The flow begins with movement detection, there are roughly two ways for detection: hardware and software. I started with software based movement detection using open source motion project which has lots of different settings to tweak and is a great way to start if you don’t want to do any programming. You could stream/capture the short movies or images of the detected event which are all handled by motion. I did have problems with the detection accuracy when the image contrast changed drastically by sun or wind caused tree shaking. I tweaked the pixel movement threshold and got better results, although there were still many false positives. Next, I purchased PIR from Aliexpress and connect it to my Raspberry PI. I didn’t know how to combine the PIR to motion, so instead of that, I used Python script and removed completely motion library. The detection rate was quite accurate and worked really well. The only problem was that it didn’t work through the glass so I had to move back to the motion-based solution. It is possible to make the alternative motion solution only using Python and OpenCV capture frames and detect the difference blobs.

Before storing the detected image in the cloud, I used the Microsoft Vision API(5k API calls are free) to detect the image content, get the tags and image description.

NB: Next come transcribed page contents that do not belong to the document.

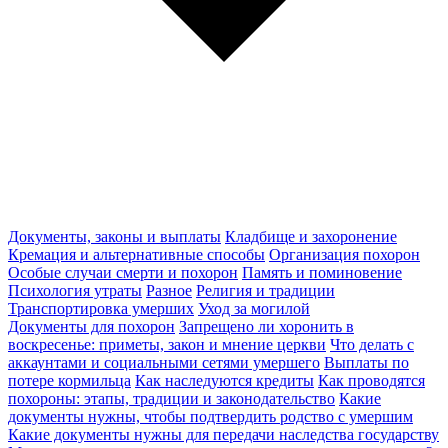
Документы, законы и выплаты
Кладбище и захоронение
Кремация и альтернативные способы
Организация похорон
Особые случаи смерти и похорон
Память и поминовение
Психология утраты
Разное
Религия и традиции
Транспортировка умерших
Уход за могилой
Документы для похорон
Запрещено ли хоронить в
воскресенье: приметы, закон и мнение церкви
Что делать с
аккаунтами и социальными сетями умершего
Выплаты по
потере кормильца
Как наследуются кредиты
Как проводятся
похороны: этапы, традиции и законодательство
Какие
документы нужны, чтобы подтвердить родство с умершим
Какие документы нужны для передачи наследства государству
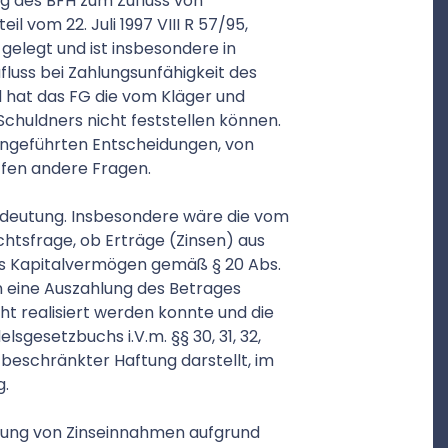
g des BFH zum Zufluss von
l vom 22. Juli 1997 VIII R 57/95,
e gelegt und ist insbesondere in
fluss bei Zahlungsunfähigkeit des
 hat das FG die vom Kläger und
chuldners nicht feststellen können.
 angeführten Entscheidungen, von
ffen andere Fragen.
edeutung. Insbesondere wäre die vom
htsfrage, ob Erträge (Zinsen) aus
us Kapitalvermögen gemäß § 20 Abs.
 eine Auszahlung des Betrages
cht realisiert werden konnte und die
sgesetzbuchs i.V.m. §§ 30, 31, 32,
beschränkter Haftung darstellt, im
g.
hnung von Zinseinnahmen aufgrund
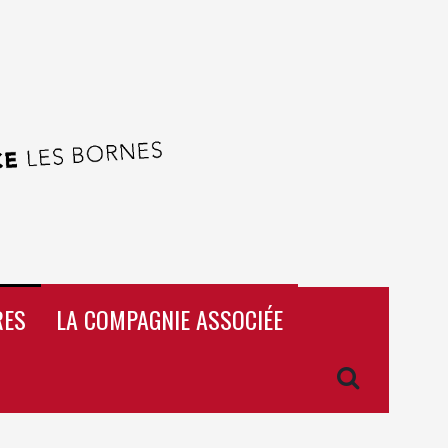
RES
LA COMPAGNIE ASSOCIÉE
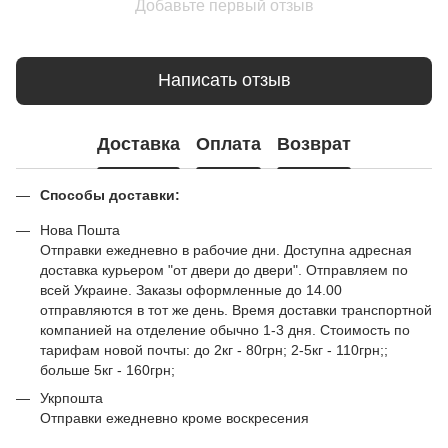
Добавьте первый отзыв
Написать отзыв
Доставка
Оплата
Возврат
Способы доставки:
Нова Пошта
Отправки ежедневно в рабочие дни. Доступна адресная
доставка курьером "от двери до двери". Отправляем по
всей Украине. Заказы оформленные до 14.00
отправляются в тот же день. Время доставки транспортной
компанией на отделение обычно 1-3 дня. Стоимость по
тарифам новой почты: до 2кг - 80грн; 2-5кг - 110грн;;
больше 5кг - 160грн;
Укрпошта
Отправки ежедневно кроме воскресения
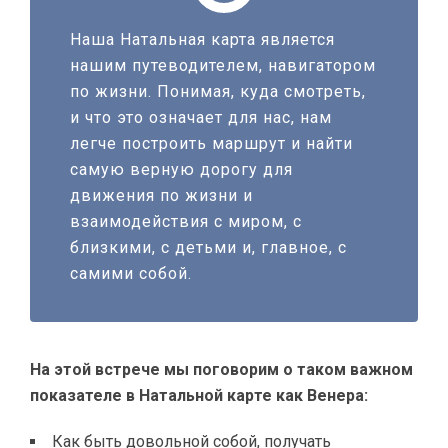
Наша Натальная карта является
нашим путеводителем, навигатором
по жизни. Понимая, куда смотреть,
и что это означает для нас, нам
легче построить маршрут и найти
самую верную дорогу для
движения по жизни и
взаимодействия с миром, с
близкими, с детьми и, главное, с
самими собой.
На этой встрече мы поговорим о таком важном
показателе в Натальной карте как Венера:
Как быть довольной собой, получать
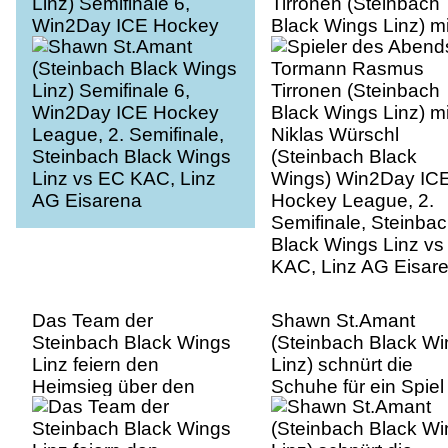
Linz) Semifinale 6,
Tirronen (Steinbach
Win2Day ICE Hockey
Black Wings Linz) mi
League, 2. Semifinale,
Niklas Würschl
Steinbach Black Wings
(Steinbach Black
Linz vs EC KAC, Linz
Wings) Win2Day IC
AG Eisarena
Hockey League, 2.
Semifinale, Steinba
Black Wings Linz v
KAC, Linz AG Eisar
Das Team der
Shawn St.Amant
Steinbach Black Wings
(Steinbach Black W
Linz feiern den
Linz) schnürt die
Heimsieg über den
Schuhe für ein Spiel
KAC Semifinale 6,
Semifinale 6, Win2D
Win2Day ICE Hockey
ICE Hockey League,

If the image contains person(probability at least over 85%) then the image will be stored in the cloud. If the MS Vision API isn’t the best match for you then there are many other providers as well: Google, AWS, Cloudinary etc. AWS ML allows access directly the S3 files so you can avoid the double upload.

For image storage, I did choose Dropbox REST API free tier which is in most uses cases enough. All captured images are also stored locally. After every week the local and Dropbox directory get’s cleanup(Dropbox directory should be restorable for one month). Instead of Dropbox, you could also use the AWS S3 service to store all the images, MS OneDrive, Cloudinary etc.

The hardest part was to get working the notifications sending, there are so many services to do that Twilio, AWS SNS, IFTTT, Zapier etc. I didn’t want to code this part so I decided to use automation services like IFTTT and Zapier. The idea is to send email on based Dropbox file upload. I started with setting up the IFTTT Dropbox applet however, the applet didn’t work with the Dropbox Application folder which is a bit different folders. Next, I moved to Zapier all the integrations worked really well and I managed to get it up really quickly. The only problem with Zapier is that the free tier could execute only 100 tasks in a month.

The overall setup works really well only that after some testing I already hit the Zapier limits. I haven’t found some other good service to replace Zapier. One possible solution is to use Dropbox webhook events and setup some micro server to Heroku and send the email from there.